I have the vaude and a timbuck 2 and a camel back and the chrome they all serve different purposes. The Vaude is big and holds quite a bit and the Timbuck 2 was uncomfortable and I never use it and the best one of the above is the chrome. The chrome is comfortable from the get go and the shoulder strap is logical and works well. I also teach art and I can carry plenty in the metropolis. I really like my camelback hawgs for small loads.


----------



## bikenerd (Jan 22, 2004)

I've commuted with medium-sized Timbuk2 bags for years, and I love them. Comfy, versatile, and they've never leaked a drop. That said, with my mid-sized bags there's not really room for a helmet along with my clothes, coffee thermos, and other odds and ends. A larger bag might work, but I don't want to carry it. I have a Mountainsmith World Cup backpack that I carry my racing stuff in that has an external helmet pocket and shoe pockets that would probably work great. I got it for $40 at rei-outlet.com. I think the Pearl Izumi Velocipak is similar.


----------



## diatribe (Jun 7, 2004)

meat tooth paste said:


> I also use a hardshell backpack made by Boblbee.

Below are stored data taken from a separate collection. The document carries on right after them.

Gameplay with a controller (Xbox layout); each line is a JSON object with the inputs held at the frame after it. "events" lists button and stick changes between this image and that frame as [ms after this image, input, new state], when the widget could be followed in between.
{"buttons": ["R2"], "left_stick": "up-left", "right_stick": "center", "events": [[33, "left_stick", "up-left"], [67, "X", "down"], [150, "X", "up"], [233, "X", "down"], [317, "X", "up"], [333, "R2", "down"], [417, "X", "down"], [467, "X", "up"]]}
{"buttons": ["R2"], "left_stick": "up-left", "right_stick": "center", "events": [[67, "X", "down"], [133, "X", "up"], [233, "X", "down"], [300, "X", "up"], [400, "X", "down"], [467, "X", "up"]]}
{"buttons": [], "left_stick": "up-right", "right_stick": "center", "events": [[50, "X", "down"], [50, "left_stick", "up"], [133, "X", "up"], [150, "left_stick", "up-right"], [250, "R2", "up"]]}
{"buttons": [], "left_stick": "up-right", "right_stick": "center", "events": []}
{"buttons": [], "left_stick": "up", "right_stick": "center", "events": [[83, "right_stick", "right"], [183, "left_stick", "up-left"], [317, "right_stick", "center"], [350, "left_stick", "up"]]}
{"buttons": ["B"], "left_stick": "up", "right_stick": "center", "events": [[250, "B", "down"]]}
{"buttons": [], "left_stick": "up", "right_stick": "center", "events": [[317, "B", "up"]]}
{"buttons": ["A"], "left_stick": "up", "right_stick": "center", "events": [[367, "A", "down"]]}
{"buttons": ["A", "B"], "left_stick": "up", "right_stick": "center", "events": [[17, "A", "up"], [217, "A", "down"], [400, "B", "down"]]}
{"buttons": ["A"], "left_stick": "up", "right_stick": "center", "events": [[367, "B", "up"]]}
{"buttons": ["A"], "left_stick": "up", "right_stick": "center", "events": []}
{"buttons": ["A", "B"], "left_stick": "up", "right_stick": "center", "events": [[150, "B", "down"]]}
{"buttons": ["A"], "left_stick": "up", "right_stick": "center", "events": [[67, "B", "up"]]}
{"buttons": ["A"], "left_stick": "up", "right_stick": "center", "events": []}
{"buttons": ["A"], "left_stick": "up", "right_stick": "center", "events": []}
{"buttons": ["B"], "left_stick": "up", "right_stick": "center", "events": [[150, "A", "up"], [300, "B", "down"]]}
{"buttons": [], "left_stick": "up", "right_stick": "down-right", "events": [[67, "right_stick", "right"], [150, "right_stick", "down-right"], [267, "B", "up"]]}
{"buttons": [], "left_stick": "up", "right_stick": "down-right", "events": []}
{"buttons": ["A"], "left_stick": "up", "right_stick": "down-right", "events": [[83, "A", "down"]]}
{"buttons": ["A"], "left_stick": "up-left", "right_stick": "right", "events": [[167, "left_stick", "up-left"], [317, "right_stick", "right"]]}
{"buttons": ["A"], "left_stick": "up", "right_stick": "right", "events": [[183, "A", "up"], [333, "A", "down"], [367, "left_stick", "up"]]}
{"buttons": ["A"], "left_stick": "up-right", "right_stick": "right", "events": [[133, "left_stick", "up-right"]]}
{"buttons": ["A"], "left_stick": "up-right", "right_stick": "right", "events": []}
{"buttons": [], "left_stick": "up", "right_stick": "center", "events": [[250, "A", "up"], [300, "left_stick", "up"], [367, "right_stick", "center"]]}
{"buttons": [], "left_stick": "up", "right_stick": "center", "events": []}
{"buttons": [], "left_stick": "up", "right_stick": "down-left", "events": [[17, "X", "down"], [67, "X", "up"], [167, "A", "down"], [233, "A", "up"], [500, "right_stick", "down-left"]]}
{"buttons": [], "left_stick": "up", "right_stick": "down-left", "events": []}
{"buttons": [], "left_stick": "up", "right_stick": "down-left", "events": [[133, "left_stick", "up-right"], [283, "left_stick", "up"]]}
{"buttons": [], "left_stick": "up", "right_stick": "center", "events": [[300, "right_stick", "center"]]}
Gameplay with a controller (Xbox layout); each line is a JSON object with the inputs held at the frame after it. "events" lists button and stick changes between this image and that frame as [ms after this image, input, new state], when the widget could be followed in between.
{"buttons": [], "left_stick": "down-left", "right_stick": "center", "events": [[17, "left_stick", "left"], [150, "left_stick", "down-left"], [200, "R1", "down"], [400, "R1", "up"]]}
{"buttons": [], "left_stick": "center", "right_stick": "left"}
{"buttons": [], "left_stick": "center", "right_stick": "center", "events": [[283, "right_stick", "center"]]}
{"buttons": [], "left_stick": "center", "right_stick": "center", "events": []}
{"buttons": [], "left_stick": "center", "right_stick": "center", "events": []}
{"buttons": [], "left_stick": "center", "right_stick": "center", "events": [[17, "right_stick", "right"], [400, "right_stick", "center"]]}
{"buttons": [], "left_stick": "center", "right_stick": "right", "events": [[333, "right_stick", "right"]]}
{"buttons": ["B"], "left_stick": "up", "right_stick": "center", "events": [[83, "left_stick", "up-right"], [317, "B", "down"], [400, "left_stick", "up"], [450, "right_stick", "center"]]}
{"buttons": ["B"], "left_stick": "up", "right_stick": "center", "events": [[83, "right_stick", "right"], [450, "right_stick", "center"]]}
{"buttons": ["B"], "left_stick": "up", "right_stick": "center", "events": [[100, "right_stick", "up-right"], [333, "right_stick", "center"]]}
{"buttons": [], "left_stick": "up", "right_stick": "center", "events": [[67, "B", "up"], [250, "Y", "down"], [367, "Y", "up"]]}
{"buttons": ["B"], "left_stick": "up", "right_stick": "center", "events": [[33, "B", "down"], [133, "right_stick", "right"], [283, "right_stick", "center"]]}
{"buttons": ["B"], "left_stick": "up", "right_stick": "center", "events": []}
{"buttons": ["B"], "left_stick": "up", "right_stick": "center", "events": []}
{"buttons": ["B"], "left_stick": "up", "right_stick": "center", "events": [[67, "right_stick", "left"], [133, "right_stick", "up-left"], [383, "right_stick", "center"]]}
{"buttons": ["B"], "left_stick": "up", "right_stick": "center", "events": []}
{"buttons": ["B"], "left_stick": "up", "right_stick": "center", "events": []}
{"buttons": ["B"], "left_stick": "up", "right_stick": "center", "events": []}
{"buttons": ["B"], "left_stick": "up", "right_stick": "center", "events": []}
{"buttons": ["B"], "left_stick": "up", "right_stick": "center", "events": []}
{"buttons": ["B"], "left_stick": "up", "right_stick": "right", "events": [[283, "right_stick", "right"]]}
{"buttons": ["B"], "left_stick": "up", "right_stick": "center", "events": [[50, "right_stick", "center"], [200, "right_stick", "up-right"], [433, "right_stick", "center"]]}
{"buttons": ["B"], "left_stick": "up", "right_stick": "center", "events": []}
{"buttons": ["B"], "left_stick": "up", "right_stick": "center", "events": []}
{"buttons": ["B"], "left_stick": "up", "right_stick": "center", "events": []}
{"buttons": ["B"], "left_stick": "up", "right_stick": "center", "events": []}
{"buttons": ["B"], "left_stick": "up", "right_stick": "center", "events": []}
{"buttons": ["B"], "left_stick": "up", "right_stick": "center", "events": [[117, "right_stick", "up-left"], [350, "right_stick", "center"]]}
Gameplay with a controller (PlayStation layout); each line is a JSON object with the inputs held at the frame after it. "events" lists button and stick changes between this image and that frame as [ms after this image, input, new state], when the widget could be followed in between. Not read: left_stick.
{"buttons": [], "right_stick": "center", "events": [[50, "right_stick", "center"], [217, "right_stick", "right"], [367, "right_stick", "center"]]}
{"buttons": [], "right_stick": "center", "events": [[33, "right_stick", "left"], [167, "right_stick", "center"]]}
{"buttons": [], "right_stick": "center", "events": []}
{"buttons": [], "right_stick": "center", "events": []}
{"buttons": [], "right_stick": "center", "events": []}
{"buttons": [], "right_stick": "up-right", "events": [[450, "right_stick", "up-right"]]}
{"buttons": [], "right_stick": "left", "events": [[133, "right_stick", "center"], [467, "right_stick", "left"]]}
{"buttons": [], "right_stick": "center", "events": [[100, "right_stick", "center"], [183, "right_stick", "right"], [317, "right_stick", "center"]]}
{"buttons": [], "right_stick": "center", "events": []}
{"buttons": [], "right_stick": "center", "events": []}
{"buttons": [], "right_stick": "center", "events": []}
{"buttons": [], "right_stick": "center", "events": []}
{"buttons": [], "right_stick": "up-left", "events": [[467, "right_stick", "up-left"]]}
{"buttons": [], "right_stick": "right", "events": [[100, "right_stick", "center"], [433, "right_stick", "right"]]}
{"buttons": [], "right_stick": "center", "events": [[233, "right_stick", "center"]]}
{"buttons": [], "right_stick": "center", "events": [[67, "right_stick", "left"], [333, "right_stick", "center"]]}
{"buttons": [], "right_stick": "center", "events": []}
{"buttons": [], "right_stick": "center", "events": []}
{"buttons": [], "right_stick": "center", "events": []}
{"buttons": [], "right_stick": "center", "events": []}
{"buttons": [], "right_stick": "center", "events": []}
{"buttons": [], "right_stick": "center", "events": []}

I really dig these back packs. The first time I saw one was in a Boblbee Store in Vegas. Thought at the time it was a bit pricey, but they are "sharp as sh*t" in the looks dept.

Cool to see one out there.....


diatribe


----------



## Hollywood (Jan 16, 2003)

*changing my tune*

I just started up again this week with commuting the full distance to work and back - 23 miles each way. I've been using my Chrome bag and it ain't exactly being commuter-friendly for this distance. I usually take the train part way, for which its perfect. But now my left shoulder is getting sore and I find myself shifting the bag to find the sweet spot on my back. 

I realize the ideal situation for this commute is no bag at all. Have clothes waiting at the office and pack only necessities on me & bike. Otherwise a backpack/CamelBak seems like a good choice too.

HW


----------



## meat tooth paste (Oct 6, 2004)

diatribe said:


> I really dig these back packs. The first time I saw one was in a Boblbee Store in Vegas. Thought at the time it was a bit pricey,..


If you check the Boblbee online store, once in a while they clear out slow selling colors. That's how I got mine for $90. They typically sell for $140 or so.


----------



## OneGearGuy (Jan 27, 2005)

*pros & cons*

longer commutes with little need to get to your contents; a backpack gets my vote.
cruising around town, maybe jumping on a train or bus and a need to access contents; a messenger bag is my choice.
you can really cinch a messenger bag down around your torso- esp. Chrome. i have had a T2 forever and it really holds up. it is a bit smaller, medium sized, than my Chrome so it goes on lots of little errands with me. i do think the Chrome is more thought out from a true cycling perspective. the worst thing for me about a messenger bag is not really being able to vent my jacket very effectively due to the cross stap. a backpack is better for this. 
i will be happy to confuse you anytime- just ask!  
adam


----------



## meat tooth paste (Oct 6, 2004)

I think we've gone OT from Regan's original post and turned this into a 'backpack vs. messenger bag' and 'timbuk2 vs. chrome' thread. 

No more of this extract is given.